> What you have to do:
Render everything from the first of the lines below down to the line containing "scientific name: Petrochelidon pyrrhonota", both included, as a numbered list, omitting any blank lines.

> Data provided:

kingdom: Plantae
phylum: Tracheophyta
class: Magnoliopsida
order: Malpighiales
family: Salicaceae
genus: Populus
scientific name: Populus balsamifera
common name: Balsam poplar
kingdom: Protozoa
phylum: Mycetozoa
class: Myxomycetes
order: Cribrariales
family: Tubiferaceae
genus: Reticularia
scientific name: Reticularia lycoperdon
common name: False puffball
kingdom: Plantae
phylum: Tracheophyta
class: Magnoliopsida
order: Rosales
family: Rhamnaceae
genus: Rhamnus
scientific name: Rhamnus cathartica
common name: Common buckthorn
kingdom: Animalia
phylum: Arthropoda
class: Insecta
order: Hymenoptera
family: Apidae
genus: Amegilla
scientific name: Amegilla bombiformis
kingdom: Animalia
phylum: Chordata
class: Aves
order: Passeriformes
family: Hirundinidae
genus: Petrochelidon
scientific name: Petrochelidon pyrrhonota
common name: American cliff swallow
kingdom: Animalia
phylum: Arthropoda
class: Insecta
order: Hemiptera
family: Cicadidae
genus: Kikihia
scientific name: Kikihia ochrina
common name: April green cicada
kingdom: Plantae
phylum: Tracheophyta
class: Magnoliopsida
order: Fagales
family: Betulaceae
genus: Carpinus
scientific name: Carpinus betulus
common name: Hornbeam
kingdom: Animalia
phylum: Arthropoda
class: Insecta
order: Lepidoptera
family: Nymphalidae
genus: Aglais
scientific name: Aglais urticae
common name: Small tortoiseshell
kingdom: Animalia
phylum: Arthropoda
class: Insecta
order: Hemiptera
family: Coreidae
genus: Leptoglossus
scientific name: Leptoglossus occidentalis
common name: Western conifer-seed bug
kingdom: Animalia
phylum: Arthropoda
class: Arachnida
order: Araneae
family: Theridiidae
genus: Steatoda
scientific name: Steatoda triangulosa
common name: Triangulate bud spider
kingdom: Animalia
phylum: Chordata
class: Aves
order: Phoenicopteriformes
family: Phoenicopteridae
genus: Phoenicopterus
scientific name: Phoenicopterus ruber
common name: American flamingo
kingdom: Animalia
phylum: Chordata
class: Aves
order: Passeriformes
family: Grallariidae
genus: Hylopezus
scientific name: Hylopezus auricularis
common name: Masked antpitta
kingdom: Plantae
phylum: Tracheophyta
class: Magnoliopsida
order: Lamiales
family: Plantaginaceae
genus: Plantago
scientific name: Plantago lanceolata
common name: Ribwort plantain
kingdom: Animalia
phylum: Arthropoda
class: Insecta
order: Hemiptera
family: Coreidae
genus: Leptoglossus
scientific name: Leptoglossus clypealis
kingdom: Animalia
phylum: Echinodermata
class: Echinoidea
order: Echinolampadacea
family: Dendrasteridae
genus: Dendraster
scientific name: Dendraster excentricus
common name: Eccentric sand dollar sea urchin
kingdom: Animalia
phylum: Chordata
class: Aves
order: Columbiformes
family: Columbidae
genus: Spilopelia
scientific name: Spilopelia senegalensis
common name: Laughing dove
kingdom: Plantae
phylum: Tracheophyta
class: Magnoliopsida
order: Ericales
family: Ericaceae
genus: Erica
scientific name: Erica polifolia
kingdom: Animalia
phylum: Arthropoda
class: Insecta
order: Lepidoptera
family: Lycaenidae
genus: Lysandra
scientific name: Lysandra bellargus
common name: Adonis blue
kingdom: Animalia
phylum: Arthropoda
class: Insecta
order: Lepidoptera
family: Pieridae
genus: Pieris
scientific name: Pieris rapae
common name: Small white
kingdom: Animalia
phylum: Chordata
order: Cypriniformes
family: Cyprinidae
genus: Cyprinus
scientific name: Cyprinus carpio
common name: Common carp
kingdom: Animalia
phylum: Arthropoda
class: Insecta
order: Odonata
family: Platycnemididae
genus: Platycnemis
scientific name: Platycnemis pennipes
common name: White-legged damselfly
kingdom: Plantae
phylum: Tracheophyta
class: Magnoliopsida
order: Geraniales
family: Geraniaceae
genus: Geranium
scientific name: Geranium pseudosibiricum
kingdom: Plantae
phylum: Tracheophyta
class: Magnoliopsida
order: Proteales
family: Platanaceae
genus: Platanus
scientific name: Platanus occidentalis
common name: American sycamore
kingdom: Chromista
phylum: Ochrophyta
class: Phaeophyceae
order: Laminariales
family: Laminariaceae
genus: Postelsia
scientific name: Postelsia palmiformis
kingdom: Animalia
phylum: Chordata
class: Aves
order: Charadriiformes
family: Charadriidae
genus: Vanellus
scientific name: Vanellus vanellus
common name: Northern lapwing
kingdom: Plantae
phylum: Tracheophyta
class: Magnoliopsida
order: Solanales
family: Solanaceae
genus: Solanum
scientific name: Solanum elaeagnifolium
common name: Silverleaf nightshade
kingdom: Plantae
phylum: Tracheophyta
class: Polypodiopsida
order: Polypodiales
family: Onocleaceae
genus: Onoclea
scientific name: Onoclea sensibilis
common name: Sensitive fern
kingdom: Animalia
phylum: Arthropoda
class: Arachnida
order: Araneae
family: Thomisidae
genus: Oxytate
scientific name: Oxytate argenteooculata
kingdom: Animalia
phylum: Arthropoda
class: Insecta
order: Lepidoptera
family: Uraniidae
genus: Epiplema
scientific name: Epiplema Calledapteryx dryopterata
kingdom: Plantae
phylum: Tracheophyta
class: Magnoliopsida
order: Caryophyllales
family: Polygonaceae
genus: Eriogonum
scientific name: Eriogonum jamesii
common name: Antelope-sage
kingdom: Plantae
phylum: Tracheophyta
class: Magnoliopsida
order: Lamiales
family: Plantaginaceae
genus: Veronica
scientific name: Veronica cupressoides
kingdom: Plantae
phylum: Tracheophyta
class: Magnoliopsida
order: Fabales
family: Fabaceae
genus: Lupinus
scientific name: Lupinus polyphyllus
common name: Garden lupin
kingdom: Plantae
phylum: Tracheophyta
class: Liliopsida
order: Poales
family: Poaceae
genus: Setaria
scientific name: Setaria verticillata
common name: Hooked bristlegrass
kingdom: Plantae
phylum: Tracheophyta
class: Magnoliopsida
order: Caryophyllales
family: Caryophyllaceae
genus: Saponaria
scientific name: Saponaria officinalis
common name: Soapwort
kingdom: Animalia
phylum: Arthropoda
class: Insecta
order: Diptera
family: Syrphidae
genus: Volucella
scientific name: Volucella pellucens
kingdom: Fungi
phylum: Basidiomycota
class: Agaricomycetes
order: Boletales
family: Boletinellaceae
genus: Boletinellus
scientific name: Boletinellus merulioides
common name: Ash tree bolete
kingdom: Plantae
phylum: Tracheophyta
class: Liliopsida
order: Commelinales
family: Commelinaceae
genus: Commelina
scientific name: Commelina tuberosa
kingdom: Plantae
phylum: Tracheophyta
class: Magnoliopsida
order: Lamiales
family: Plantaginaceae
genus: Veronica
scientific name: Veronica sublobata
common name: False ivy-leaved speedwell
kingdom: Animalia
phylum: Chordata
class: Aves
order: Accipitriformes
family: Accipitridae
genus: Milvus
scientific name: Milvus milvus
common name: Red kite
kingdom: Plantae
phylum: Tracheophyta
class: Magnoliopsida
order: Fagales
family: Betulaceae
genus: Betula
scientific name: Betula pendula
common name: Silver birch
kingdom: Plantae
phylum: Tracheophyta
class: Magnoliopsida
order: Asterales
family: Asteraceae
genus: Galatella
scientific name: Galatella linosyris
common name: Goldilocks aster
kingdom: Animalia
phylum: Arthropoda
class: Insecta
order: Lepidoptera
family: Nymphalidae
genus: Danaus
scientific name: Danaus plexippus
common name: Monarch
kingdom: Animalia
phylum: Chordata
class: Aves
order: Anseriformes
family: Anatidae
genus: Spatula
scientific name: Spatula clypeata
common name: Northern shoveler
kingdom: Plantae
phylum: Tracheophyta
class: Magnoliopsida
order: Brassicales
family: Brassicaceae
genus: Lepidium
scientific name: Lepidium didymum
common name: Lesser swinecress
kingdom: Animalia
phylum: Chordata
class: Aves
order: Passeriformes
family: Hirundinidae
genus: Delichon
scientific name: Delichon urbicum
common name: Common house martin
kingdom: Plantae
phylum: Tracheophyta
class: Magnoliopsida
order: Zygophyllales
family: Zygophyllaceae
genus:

> Right answer:
1. kingdom: Plantae
2. phylum: Tracheophyta
3. class: Magnoliopsida
4. order: Malpighiales
5. family: Salicaceae
6. genus: Populus
7. scientific name: Populus balsamifera
8. common name: Balsam poplar
9. kingdom: Protozoa
10. phylum: Mycetozoa
11. class: Myxomycetes
12. order: Cribrariales
13. family: Tubiferaceae
14. genus: Reticularia
15. scientific name: Reticularia lycoperdon
16. common name: False puffball
17. kingdom: Plantae
18. phylum: Tracheophyta
19. class: Magnoliopsida
20. order: Rosales
21. family: Rhamnaceae
22. genus: Rhamnus
23. scientific name: Rhamnus cathartica
24. common name: Common buckthorn
25. kingdom: Animalia
26. phylum: Arthropoda
27. class: Insecta
28. order: Hymenoptera
29. family: Apidae
30. genus: Amegilla
31. scientific name: Amegilla bombiformis
32. kingdom: Animalia
33. phylum: Chordata
34. class: Aves
35. order: Passeriformes
36. family: Hirundinidae
37. genus: Petrochelidon
38. scientific name: Petrochelidon pyrrhonota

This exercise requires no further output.